Havasu is compatible with the Iceberg open table format. User can use any Apache Iceberg APIs to read and write Havasu tables. This is achieved by preserving the backward compatibility of the table format when adding geospatial support to it.

Reading GEOMETRY Data Using Apache Iceberg

Apache Iceberg does not support GEOMETRY data type, so it will read the GEOMETRY column as BINARY column. User can use any Apache Iceberg APIs to read the data, but the data will be read as binary values. User can use Sedona to deserialize the binary values into geometry objects using ST_GeomFromWKB or any other geometry functions for parsing EWKB values provided by the query engine.
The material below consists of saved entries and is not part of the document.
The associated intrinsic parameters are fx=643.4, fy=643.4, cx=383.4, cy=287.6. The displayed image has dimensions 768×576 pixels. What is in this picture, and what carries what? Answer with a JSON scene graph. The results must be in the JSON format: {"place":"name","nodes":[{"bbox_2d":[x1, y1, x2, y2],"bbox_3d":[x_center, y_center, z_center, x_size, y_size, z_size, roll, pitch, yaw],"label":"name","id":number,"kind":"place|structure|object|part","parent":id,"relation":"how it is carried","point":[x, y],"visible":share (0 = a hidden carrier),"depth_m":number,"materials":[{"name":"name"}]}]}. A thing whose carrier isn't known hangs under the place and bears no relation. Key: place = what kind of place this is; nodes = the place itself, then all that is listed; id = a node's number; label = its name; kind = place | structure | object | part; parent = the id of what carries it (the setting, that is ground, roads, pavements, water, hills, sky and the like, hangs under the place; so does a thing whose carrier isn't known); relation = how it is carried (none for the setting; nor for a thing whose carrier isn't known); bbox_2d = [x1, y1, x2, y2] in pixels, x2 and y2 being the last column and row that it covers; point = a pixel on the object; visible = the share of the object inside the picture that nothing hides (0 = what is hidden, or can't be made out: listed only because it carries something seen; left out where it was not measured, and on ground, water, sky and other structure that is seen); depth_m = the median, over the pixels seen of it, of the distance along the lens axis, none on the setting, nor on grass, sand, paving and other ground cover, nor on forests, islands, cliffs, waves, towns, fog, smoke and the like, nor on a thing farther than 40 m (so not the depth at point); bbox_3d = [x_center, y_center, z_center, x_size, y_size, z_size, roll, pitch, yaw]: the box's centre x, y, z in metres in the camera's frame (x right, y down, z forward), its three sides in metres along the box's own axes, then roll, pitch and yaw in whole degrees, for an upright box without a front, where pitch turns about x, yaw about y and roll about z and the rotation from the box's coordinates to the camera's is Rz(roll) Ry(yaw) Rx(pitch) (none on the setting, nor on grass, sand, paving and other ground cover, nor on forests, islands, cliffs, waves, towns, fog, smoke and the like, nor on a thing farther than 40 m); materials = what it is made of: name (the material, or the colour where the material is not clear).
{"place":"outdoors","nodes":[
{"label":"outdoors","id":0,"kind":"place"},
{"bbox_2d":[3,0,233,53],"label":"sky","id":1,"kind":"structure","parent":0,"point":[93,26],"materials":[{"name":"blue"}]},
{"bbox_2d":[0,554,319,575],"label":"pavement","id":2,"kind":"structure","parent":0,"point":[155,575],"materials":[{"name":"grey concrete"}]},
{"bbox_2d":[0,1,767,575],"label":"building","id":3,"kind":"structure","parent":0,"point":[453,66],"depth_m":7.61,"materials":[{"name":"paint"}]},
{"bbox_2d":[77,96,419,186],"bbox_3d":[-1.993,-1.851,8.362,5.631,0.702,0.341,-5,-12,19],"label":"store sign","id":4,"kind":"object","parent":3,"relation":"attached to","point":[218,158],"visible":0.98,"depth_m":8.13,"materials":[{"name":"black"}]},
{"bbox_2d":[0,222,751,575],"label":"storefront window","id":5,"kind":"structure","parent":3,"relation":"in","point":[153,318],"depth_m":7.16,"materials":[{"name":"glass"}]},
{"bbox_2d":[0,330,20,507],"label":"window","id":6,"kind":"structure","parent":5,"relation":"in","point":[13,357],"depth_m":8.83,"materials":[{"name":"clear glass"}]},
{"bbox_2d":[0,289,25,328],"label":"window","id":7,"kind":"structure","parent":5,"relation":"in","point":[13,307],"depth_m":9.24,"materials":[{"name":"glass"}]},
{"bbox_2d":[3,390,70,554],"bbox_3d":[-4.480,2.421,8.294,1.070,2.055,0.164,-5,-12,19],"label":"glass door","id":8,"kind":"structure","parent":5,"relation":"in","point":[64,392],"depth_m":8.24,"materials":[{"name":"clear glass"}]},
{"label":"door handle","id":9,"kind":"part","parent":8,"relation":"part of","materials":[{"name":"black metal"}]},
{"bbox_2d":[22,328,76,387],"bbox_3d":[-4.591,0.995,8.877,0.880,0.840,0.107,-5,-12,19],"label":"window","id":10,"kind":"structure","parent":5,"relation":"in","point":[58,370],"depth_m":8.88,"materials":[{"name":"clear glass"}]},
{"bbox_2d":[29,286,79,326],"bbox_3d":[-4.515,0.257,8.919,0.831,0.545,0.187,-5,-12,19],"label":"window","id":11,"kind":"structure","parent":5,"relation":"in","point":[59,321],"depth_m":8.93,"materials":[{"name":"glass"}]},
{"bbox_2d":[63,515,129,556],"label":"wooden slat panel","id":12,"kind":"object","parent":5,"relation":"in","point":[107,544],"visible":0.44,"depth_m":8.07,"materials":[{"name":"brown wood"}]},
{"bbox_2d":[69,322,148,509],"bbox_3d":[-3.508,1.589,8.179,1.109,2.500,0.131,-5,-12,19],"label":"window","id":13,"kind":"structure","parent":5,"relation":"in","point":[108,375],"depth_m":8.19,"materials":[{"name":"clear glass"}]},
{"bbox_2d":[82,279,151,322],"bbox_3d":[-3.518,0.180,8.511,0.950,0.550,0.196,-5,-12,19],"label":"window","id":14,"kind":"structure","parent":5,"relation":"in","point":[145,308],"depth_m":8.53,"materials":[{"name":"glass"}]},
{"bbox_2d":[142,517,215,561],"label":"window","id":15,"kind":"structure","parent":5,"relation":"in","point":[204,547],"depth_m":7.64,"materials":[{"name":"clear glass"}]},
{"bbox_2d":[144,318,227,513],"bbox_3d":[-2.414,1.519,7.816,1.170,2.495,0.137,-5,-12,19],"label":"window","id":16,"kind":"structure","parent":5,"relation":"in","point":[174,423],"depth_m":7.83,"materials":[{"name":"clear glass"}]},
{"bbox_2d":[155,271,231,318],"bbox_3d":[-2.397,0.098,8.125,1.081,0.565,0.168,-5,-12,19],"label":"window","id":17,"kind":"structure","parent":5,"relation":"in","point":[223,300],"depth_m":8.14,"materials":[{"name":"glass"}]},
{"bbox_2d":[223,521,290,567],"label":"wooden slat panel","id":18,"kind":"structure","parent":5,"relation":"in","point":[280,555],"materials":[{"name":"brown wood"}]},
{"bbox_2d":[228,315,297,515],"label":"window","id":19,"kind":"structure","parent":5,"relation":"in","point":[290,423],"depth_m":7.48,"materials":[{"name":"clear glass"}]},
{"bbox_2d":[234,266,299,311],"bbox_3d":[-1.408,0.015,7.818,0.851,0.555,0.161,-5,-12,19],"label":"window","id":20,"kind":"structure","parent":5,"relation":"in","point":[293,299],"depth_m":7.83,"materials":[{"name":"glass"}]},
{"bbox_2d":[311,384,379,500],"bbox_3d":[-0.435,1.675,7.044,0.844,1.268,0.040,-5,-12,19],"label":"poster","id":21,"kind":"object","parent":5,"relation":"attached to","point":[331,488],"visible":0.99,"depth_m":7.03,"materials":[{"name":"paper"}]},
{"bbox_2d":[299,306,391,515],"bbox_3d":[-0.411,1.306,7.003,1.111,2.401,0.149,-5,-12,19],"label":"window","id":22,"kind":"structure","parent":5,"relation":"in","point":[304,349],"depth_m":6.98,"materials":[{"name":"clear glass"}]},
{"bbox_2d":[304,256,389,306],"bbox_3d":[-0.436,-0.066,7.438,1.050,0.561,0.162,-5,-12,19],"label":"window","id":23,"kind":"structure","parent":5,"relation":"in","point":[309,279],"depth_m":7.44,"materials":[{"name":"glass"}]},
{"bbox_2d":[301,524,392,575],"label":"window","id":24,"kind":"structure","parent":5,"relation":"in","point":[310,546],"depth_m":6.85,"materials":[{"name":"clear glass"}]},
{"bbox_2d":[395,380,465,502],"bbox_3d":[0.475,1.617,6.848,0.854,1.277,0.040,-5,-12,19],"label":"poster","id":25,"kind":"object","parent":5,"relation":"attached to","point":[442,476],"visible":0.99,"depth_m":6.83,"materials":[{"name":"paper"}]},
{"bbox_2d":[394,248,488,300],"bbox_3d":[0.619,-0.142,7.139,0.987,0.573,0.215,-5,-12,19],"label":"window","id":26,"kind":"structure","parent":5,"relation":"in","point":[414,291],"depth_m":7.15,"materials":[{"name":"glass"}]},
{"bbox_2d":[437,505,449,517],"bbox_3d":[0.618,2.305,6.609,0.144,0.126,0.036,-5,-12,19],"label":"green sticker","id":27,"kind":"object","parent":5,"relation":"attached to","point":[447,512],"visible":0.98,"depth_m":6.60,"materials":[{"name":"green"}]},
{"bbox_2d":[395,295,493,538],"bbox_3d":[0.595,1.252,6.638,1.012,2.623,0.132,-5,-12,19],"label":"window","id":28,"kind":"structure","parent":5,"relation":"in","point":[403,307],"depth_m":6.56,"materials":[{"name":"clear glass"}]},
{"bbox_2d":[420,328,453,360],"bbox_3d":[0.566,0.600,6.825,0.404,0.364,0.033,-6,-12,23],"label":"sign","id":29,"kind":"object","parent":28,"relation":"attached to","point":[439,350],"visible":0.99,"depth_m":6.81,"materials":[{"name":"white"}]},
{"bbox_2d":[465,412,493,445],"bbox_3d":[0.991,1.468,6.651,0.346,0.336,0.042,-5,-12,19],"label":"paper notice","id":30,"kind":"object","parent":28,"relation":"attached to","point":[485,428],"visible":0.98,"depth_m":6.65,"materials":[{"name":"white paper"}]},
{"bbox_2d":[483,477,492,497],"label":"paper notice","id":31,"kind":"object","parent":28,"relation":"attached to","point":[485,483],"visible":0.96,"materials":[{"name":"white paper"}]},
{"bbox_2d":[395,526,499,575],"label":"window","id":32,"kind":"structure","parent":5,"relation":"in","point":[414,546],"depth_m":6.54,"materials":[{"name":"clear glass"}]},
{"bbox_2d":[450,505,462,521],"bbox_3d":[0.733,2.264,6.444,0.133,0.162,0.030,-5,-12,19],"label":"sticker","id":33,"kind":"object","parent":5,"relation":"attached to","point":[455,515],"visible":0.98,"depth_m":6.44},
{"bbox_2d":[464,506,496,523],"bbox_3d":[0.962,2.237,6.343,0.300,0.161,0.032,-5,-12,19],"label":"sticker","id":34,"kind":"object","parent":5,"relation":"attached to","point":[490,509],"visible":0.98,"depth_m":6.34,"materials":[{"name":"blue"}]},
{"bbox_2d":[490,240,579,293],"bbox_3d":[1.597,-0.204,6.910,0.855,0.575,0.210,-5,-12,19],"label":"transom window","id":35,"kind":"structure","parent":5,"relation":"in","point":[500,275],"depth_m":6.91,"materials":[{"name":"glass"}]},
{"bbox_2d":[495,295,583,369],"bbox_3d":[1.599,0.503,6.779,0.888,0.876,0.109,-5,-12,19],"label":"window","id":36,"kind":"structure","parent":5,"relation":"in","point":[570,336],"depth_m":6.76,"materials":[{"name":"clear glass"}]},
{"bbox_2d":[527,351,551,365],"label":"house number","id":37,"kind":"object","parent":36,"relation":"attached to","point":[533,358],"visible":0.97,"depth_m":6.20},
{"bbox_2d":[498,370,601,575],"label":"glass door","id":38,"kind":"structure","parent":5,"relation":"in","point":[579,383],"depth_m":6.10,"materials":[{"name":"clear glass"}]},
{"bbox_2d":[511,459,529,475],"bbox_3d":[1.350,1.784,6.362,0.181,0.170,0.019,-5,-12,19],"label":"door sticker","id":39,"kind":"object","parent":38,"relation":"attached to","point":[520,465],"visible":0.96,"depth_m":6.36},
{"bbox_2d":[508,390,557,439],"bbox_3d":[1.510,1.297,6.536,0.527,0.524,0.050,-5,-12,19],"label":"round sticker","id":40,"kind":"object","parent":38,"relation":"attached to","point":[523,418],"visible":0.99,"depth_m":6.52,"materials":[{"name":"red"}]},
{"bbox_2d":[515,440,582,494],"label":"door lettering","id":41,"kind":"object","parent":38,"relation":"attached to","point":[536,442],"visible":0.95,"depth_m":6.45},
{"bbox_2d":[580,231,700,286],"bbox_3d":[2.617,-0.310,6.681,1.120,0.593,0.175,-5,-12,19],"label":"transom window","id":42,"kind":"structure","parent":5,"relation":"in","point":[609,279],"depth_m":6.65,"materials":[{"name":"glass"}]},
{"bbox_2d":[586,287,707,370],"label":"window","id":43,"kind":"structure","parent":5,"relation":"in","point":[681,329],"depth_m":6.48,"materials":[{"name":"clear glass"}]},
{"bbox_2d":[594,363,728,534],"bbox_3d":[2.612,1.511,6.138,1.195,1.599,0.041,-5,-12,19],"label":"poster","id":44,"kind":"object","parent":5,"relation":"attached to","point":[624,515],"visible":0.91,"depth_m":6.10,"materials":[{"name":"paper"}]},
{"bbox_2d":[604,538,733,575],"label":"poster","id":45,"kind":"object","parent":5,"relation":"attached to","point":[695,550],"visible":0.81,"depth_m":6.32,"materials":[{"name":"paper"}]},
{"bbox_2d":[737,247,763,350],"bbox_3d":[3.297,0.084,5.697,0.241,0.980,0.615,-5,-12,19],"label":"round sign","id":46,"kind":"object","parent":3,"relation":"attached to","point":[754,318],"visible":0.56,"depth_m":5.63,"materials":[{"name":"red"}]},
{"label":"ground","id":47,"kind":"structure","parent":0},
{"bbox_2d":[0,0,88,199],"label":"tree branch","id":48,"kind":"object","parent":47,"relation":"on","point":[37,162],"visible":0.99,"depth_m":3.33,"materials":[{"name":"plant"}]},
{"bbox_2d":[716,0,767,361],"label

SELECT ST_GeomFromWKB(geom) FROM wherobots.test_db.test_table

Writing GEOMETRY Data Using Apache Iceberg

Havasu saves geometry data in BINARY columns in EWKB format by default, so users can use Iceberg to write serialized geometry data into Havasu tables. For example, user can use Iceberg to write EWKB values into Havasu tables:

INSERT INTO wherobots.test_db.test_table
VALUES (1, 'a', ST_AsBinary(ST_GeomFromText('POINT (1 2)'))), (2, 'b', ST_AsBinary(ST_Point(2, 3)))

Warning

Data files written by Apache Iceberg does not have spatial statistics metadata, so Havasu will not be able to optimize spatial range queries on these files. It is also possible to write corrupted values into the geometry column, which will make the data files unreadable by Havasu. It is recommended to always use Havasu to read and write Havasu tables.


Last update: October 3, 2023 07:45:18